The many features and advantages of the embodiments are apparent from the detailed specification, and thus, it is intended by the appended claims to cover all such features and advantages of the embodiments which fall within the true spirit and scope thereof. Further, since numerous modifications and changes will readily occur to those skilled in the art, it is not desired to limit the embodiments of the utility model to the exact construction and operation illustrated and described, and accordingly, all suitable modifications and equivalents may be resorted to, falling within the scope thereof.

The utility model is not described in detail in a manner known to those skilled in the art.

Claims (8)

1. The utility model provides an air conditioning system suitable for superspeed magnetic suspension train, its characterized in that, this system includes indoor set (2), off-premises station (4), cavity and static pressure chamber passageway, indoor set (2) set up in the cabin region of train just fresh air hole (17) of indoor set (2) communicate with the body structure fresh air inlet (1) of train, off-premises station (4) set up in the tail district equipment room of train just the trompil of off-premises station (4) communicates with the body structure trompil of train, and interior boundary line (3), body structure boundary line (5) and a plurality of division board at cabin region top enclose into the cavity, cavity one end with air outlet (13) of indoor set (2) are connected, and the other end and interior grid air outlet (9) are constituteed the static pressure chamber passageway.

2. The system according to claim 1, wherein the outdoor unit (4) comprises a compressor, a condenser, a condensing fan and a control unit for controlling the operation of the compressor, the condenser and the condensing fan.

3. The system according to claim 2, wherein the indoor unit (2) comprises an indoor unit structure body (15), a blower (19), an indoor heat exchanger (18), an expansion valve (16), an air outlet (13), a bottom air return opening (14) and a fresh air hole (17), the blower (19) and the indoor heat exchanger (18) are arranged in the indoor unit structure body (15), the air outlet (13) is arranged at two sides of the indoor unit structure body (15), the bottom air return opening (14) is arranged at the bottom of the indoor unit structure body (15), the fresh air hole (17) is arranged at the top of the indoor unit structure body (15), the indoor unit (2) is communicated with the outdoor unit (4) through a refrigerant pipeline (11), the expansion valve (16) is arranged between the refrigerant pipeline (11) and the indoor unit structure body (15), a refrigerant circulates between the indoor unit (2) and the outdoor unit (4) through the refrigerant pipeline (11), and the indoor heat exchanger (18) is cooled through the refrigerant pipeline (16).

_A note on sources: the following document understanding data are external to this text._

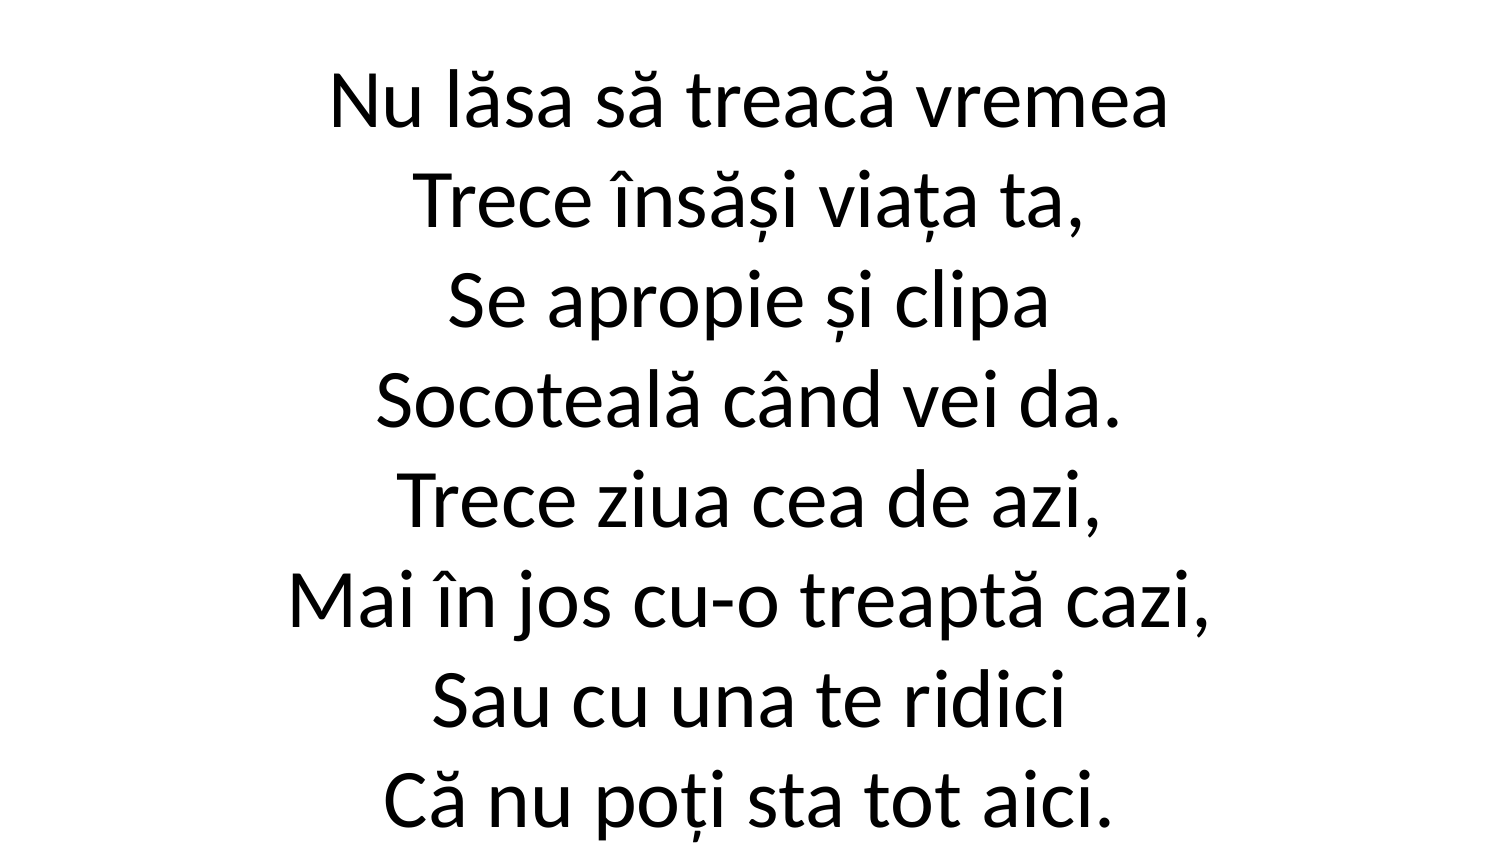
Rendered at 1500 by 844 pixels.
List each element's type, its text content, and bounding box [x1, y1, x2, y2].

text_box Nu lăsa să treacă vremea Trece însăși viața ta, Se apropie și clipa Socoteală când vei da. Trece ziua cea de azi, Mai în jos cu-o treaptă cazi, Sau cu una te ridici Că nu poți sta tot aici. [271, 0, 1229, 844]
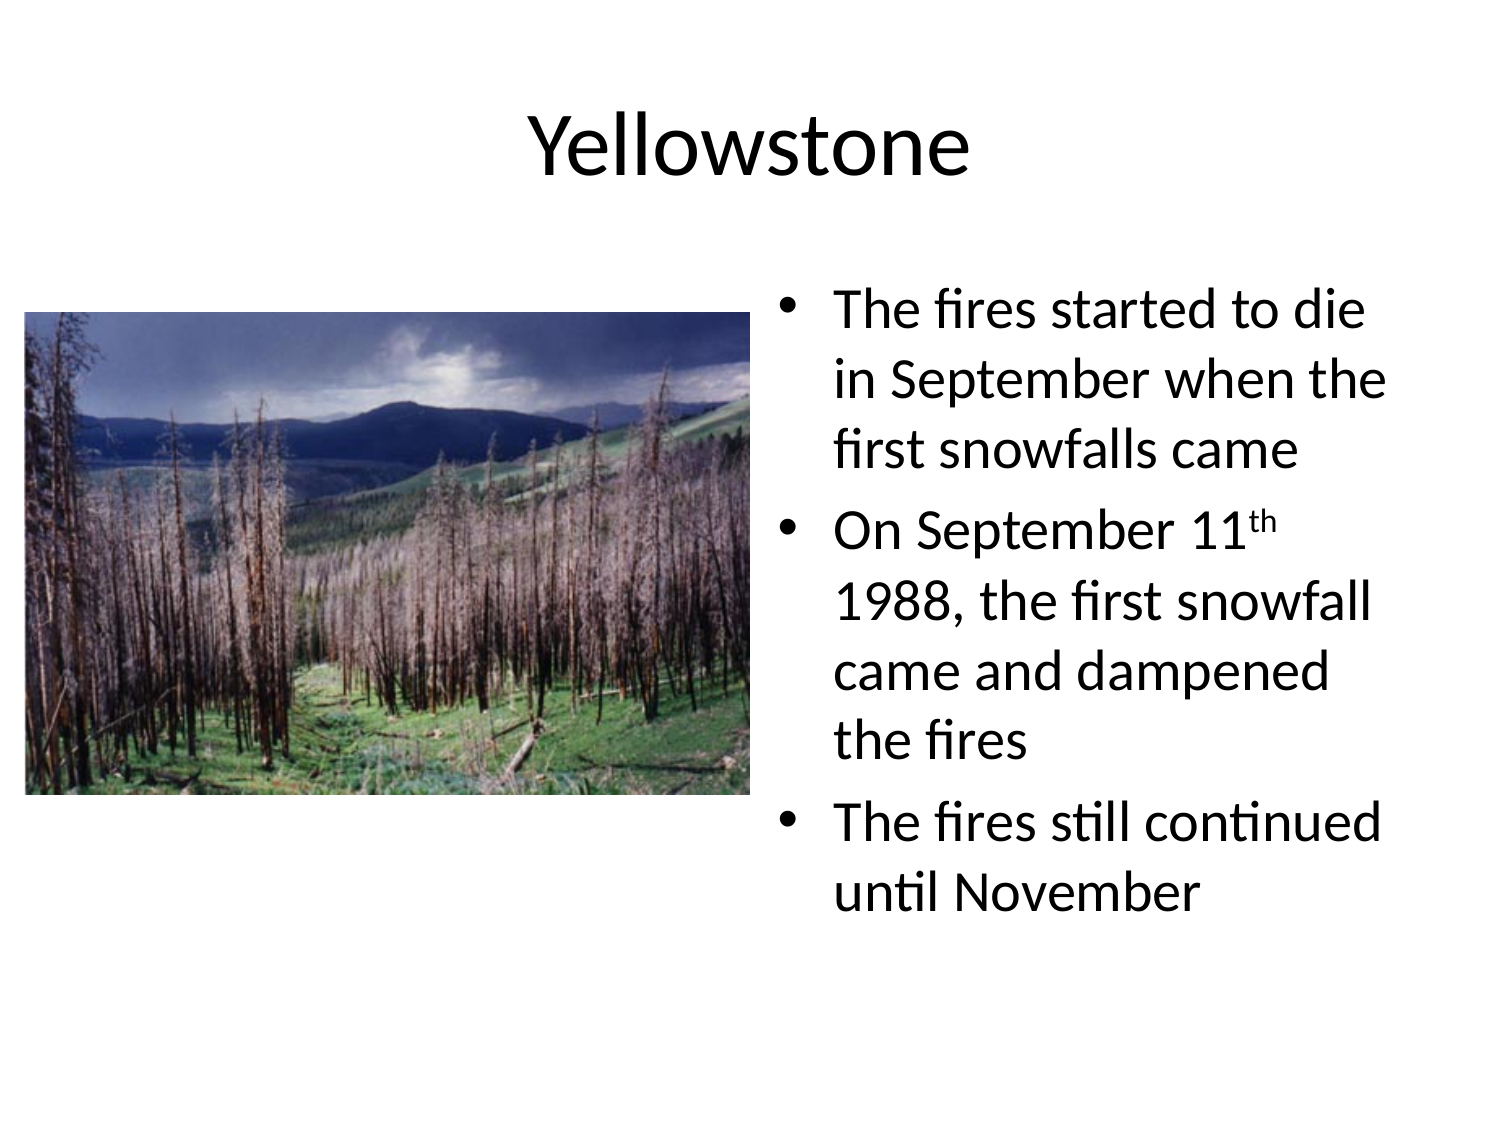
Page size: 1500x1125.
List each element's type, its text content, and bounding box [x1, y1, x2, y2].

picture [24, 312, 751, 795]
title Yellowstone [75, 45, 1425, 233]
list The fires started to die in September when the first snowfalls came On September 11th 1988, the first snowfall came and dampened the fires The fires still continued until November [762, 262, 1425, 1005]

4. A system according to claim 3, characterized in that the indoor units (2) are arranged on top of the cabin area, the cavities being distributed on both sides of the indoor units (2).

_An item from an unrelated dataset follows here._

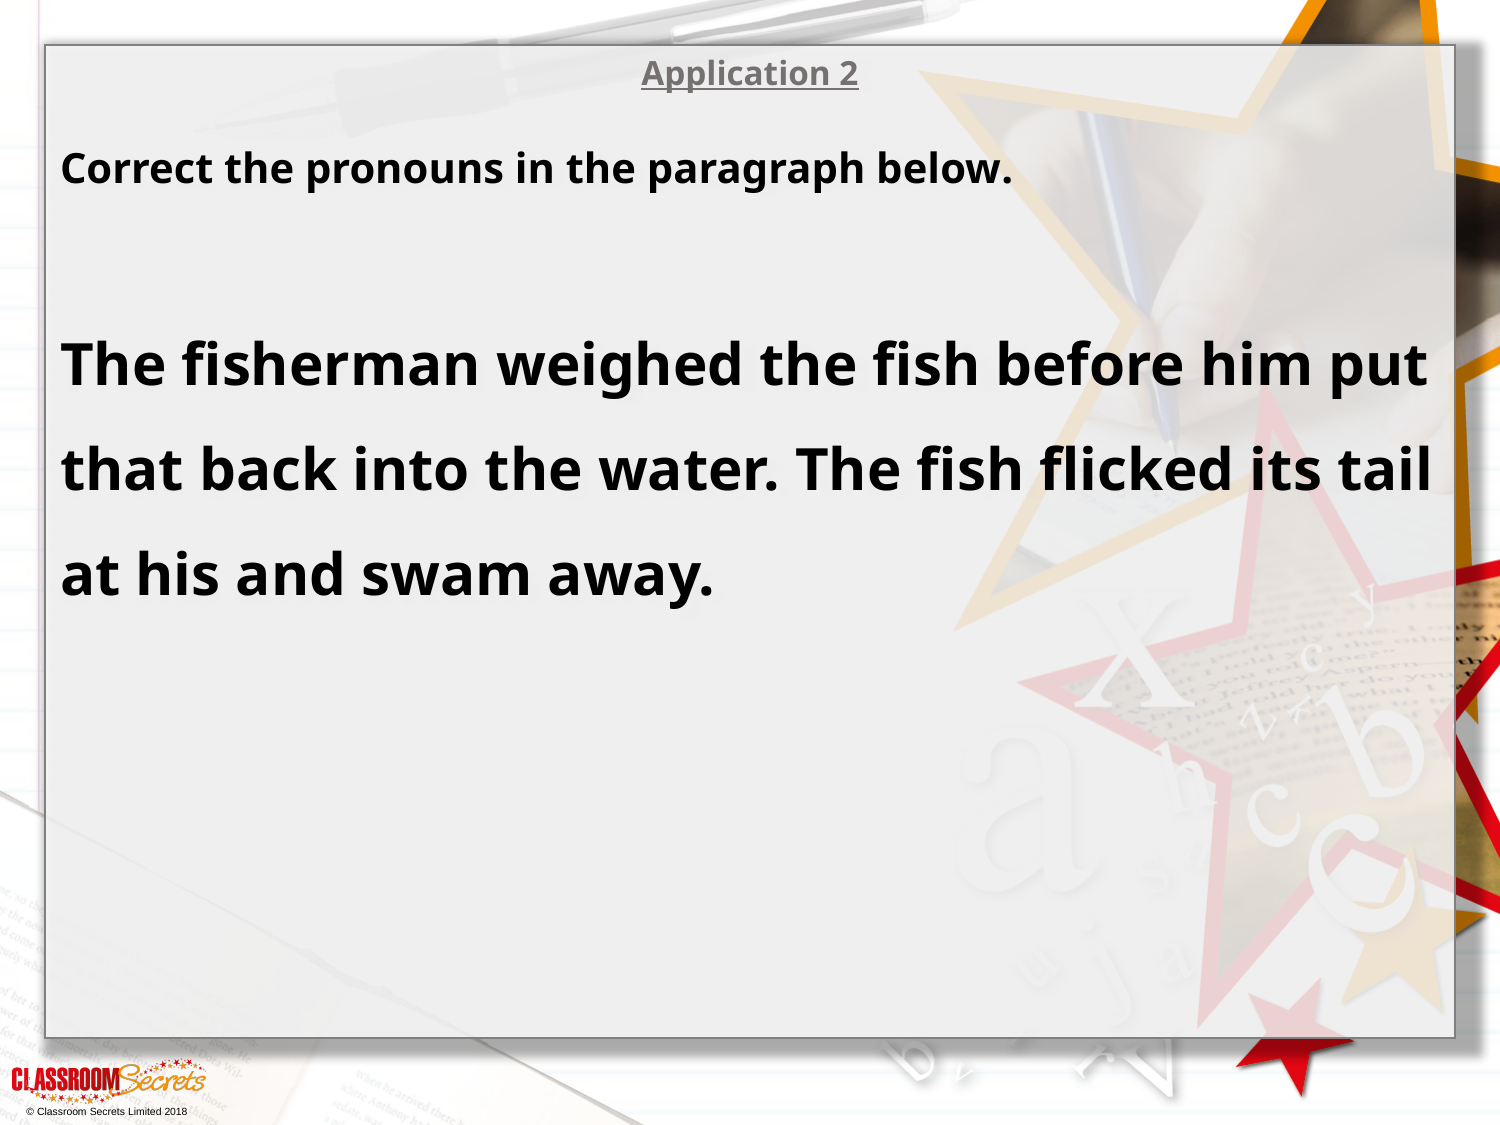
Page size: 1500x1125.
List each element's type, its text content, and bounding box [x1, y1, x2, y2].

picture [0, 0, 1500, 1125]
text_box Application 2 Correct the pronouns in the paragraph below. The fisherman weighed the fish before him put that back into the water. The fish flicked its tail at his and swam away. [44, 44, 1456, 1039]
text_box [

5. The system according to claim 4, characterized in that the plurality of partition plates comprises a first partition plate (6), a second partition plate (7), a third partition plate (8) and a fourth partition plate (10), the second partition plate (7) and the third partition plate (8) being located between the bottom of the indoor unit (2) and the interior boundary line (3), the first partition plate (6) and the fourth partition plate (10) being located between the body structure boundary line (5) and the interior boundary line (3) below the interior grille outlet (9).

6. A super-high speed magnetic levitation train, characterized in that the train comprises an air conditioning system according to any of claims 1-5.

7. The train of claim 6, wherein the train top section is circular or approximately circular.

8. The train according to claim 7, wherein a hidden grille is arranged on the train body structure fresh air port (1), and an air quantity valve is arranged on the hidden grille and used for adjusting fresh air on-off and air quantity.